Based on these interactions, Deepmind then trained a reward model that could predict human preferences. This reward model served as a feedback mechanism for further optimization of the agents through reinforcement learning.
The tasks and questions for the learning process came from humans as well as from agents that mimicked human tasks and questions: one agent asked questions and tasks, the other responded.
Diverse and surprising behaviors
According to Deepmind, agents trained with human feedback can solve a variety of tasks that the team had not previously anticipated. For example, they arranged objects based on two alternating colors or brought users an object similar to the one they were currently holding.
These surprises emerge because language permits a nearly endless set of tasks and questions via the composition of simple meanings. Also, as researchers, we do not specify the details of agent behaviour. Instead, the hundreds of humans who engage in interactions came up with tasks and questions during the course of these interactions.
When evaluated with human users, AI agents trained with imitation learning and reinforcement learning performed significantly better than agents that only mastered imitation.
The training process could also be run multiple times to further optimize the agents with an updated reward model, the researchers say.
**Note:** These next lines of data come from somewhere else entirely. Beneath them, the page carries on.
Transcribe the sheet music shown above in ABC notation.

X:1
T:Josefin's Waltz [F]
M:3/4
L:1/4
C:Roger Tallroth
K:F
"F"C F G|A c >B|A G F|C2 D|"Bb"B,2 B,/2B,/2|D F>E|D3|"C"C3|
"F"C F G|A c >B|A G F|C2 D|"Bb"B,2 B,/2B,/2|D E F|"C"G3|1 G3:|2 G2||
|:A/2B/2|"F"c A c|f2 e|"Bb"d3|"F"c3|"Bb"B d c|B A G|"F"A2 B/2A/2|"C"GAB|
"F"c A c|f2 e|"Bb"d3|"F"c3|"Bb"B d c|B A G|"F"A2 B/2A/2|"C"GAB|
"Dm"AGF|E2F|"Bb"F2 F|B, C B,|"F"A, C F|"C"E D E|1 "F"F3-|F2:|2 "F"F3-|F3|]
Agents trained in this way were even able to outperform human users on average for some complex instructions.
Deepmind sees the presented framework as contributing to the development of AI agents for video games that can interact more naturally with humans, rather than just acting according to pre-programmed behaviors. The framework could also help in the development of digital or robotic assistants suitable for everyday use.
Humans as a benchmark for machine behavior
The integration of human feedback into the training of AI systems is seen by various institutions as a way to better adapt AI to the needs of humans. Deepmind, for example, has already presented a chatbot that incorporates human feedback into the training process. The research lab CarperAI plans to publish a corresponding open-source speech AI.
OpenAI sees human feedback in AI development as a central component of positive AI alignment. With the Instruct GPT models, OpenAI has already optimized large language models with human feedback that can generate human-preferred text despite having fewer parameters.